What off-highway can learn from automotive
Off-highway should not copy automotive blindly but it can learn from the discipline that automotive has developed in managing dealer performance.
Automotive OEMs are generally more structured in how they use scorecards, standards, co-op funding, incentive plans, product-specific pushes and campaign governance to shape dealer behaviour. They are often more mature in linking rewards to measurable outcomes and making participation in OEM-led activity commercially relevant.
That offers a useful lesson for off-highway. As the sector becomes more connected and more service-led, OEMs have an opportunity to be more systematic in how they encourage dealer collaboration, measure performance and support adoption of shared digital processes.

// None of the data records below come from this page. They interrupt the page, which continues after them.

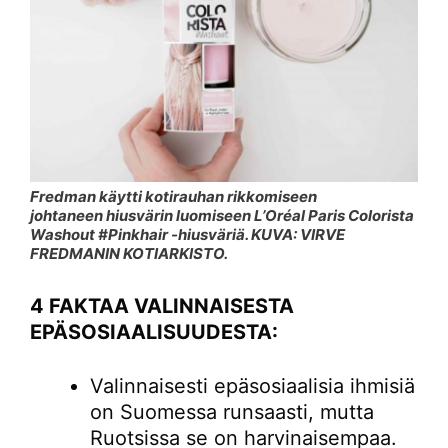
Fredman käytti kotirauhan rikkomiseen
johtaneen hiusvärin luomiseen L’Oréal Paris Colorista
Washout #Pinkhair -hiusväriä. KUVA: VIRVE
FREDMANIN KOTIARKISTO.
4 FAKTAA VALINNAISESTA
EPÄSOSIAALISUUDESTA:
Valinnaisesti epäsosiaalisia ihmisiä
on Suomessa runsaasti, mutta
Ruotsissa se on harvinaisempaa.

But the model needs to reflect off-highway economics. The incentive stack is likely to be broader than quarterly unit sales alone. It may include parts sales and genuine parts penetration, service contract attachment, telematics activation, uptime performance, response times, technician certification, refurbishment participation and account coverage across the installed base. In other words, the focus should be lifecycle value, not just machine deliveries.
Keep the customer at the centre
The goal is improved customer outcome, not better internal process for its own sake.

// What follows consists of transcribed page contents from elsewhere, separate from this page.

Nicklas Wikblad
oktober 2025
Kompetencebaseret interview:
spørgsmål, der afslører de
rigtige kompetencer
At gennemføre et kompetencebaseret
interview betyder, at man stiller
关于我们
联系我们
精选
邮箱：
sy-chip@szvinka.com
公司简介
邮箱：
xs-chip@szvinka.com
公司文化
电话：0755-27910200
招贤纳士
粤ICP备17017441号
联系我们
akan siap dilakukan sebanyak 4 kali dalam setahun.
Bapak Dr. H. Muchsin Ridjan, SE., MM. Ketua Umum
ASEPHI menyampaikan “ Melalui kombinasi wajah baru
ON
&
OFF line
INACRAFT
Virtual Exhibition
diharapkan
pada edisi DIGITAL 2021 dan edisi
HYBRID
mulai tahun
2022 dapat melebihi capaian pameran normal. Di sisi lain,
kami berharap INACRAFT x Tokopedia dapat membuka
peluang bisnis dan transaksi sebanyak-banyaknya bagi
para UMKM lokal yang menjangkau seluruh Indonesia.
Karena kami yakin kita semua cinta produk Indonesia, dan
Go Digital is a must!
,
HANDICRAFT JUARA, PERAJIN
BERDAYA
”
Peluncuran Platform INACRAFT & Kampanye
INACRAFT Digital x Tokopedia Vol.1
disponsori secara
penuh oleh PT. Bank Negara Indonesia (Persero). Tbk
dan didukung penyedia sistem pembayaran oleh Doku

When OEMs and dealers are more aligned, customers benefit from faster response, better service coordination, stronger continuity across sales and aftersales, and a more proactive experience over the life of the asset. This is especially true in off-highway, where uptime, field support, parts availability and connected asset data all play a direct role in customer value.
That is why motivation and incentivisation matter so much. The system may provide the shared platform, but it is aligned economics, aligned behaviours and aligned customer focus that make the model work.
The opportunity for OEMs
The strongest OEM-dealer relationships are built on shared value, aligned incentives and a way of working that helps both parties serve the customer better.
Digital platforms have an important role to play and their job is to support the relationship not dominate it. When OEMs get this right, they do more than improve system adoption. They create dealer networks that are better connected, more commercially aligned and more capable of delivering value across the full customer and asset lifecycle.
Why Salesforce
If OEMs want dealers to work more closely with them, the technology needs to support the relationship in a practical and commercially relevant way. This is where Salesforce can play a useful role.
Rather than trying to replace the dealer’s core operational systems, Salesforce can help OEMs create a shared engagement layer across the network: connecting lead management, campaign execution, customer and asset visibility, service interactions and next best actions in one place. This supports the kind of OEM-dealer collaboration described here while respecting the continuing role of the DMS and other local systems.
Salesforce is particularly relevant where the goal is to improve alignment across the full lifecycle. In automotive, that may mean better coordination around leads, campaigns, finance journeys and customer retention. In off-highway, it may mean stronger visibility of the installed base, more proactive service engagement, telematics-triggered actions, parts and contract opportunities, and a more connected experience across sales and aftersales. In both cases, the value lies in helping OEMs and dealers work from a more joined-up view of the customer, the asset and the commercial opportunity.
Used in the right way, Salesforce is not the story on its own. It is an enabler of the broader model: shared value, aligned incentives, clearer accountability and better customer outcomes. The real opportunity is not simply digitising dealer interactions, but making it easier for OEMs and dealers to collaborate in ways that improve performance for both parties and deliver a stronger customer experience over time.